Segment Start: Material shown
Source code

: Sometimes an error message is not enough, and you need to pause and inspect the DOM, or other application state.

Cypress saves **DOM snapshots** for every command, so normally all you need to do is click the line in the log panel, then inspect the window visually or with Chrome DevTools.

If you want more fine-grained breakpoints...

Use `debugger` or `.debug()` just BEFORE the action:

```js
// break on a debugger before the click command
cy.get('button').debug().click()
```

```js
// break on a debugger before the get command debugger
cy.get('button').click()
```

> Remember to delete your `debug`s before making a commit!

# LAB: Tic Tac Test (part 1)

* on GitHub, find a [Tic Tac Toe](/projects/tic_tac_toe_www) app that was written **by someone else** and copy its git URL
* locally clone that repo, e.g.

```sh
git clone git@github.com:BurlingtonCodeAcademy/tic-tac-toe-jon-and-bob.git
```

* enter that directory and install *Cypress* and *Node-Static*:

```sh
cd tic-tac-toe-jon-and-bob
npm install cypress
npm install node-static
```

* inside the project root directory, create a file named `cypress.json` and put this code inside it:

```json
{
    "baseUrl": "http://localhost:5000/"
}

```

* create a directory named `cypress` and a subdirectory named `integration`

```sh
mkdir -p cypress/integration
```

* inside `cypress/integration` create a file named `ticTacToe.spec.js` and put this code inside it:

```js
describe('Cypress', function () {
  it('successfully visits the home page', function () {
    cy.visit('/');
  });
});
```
Segment End: Material shown
* [Aim of the task]: Copy each line in the entries above where "inside" turns up.

* [Solution for this task]:
* inside the project root directory, create a file named `cypress.json` and put this code inside it:
* inside `cypress/integration` create a file named `ticTacToe.spec.js` and put this code inside it:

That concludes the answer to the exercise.